INSTRUCTION:
Express each line of the records below as a row in a Markdown table with the columns "Row" and "Line," numbering the rows and skipping blank lines. Leave the pictures out of the table.

Data records:
# # # # #

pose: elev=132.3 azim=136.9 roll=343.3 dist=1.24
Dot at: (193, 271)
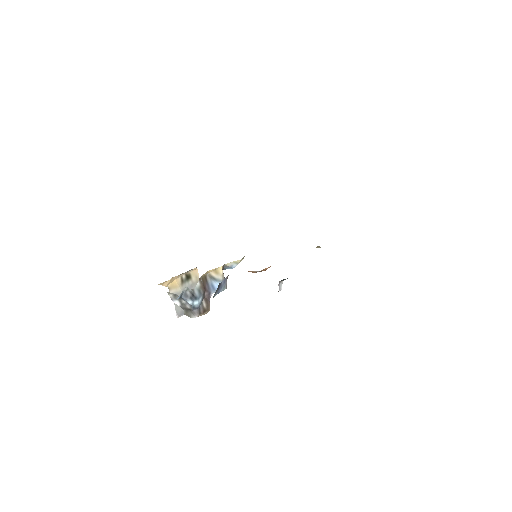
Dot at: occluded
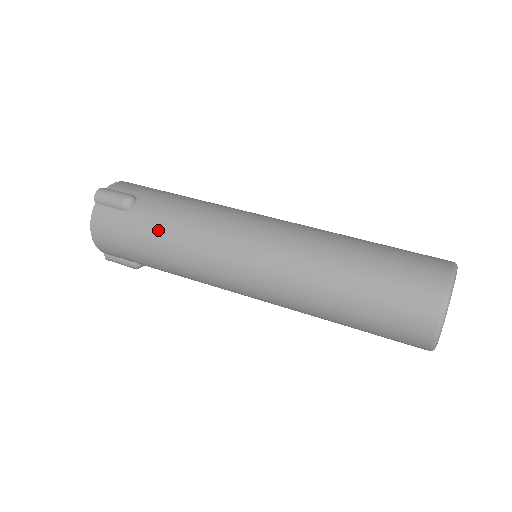
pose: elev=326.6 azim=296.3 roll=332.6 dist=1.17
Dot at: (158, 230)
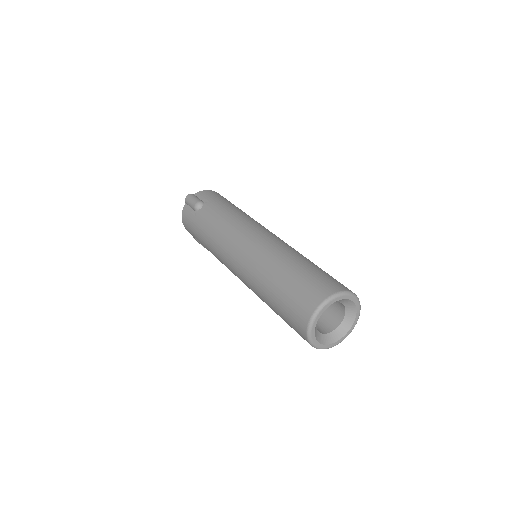
Dot at: (205, 227)
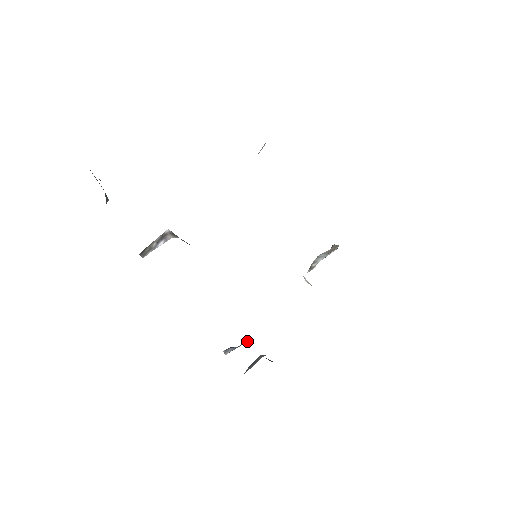
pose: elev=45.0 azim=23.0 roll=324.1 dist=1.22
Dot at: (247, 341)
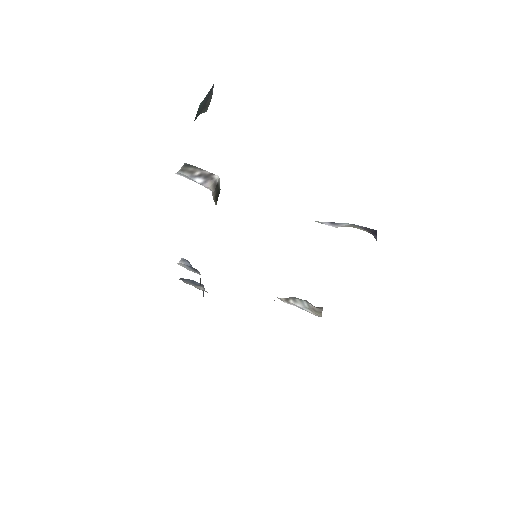
Dot at: (199, 274)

# # # # #

RESPONSE TO THIS EXERCISE:
| Row | Line |
|---|---|
| 1 | pose: elev=132.3 azim=136.9 roll=343.3 dist=1.24 |
| 2 | Dot at: (193, 271) |
| 3 | Dot at: occluded |
| 4 | pose: elev=326.6 azim=296.3 roll=332.6 dist=1.17 |
| 5 | Dot at: (158, 230) |
| 6 | Dot at: (205, 227) |
| 7 | pose: elev=45.0 azim=23.0 roll=324.1 dist=1.22 |
| 8 | Dot at: (247, 341) |
| 9 | Dot at: (199, 274) |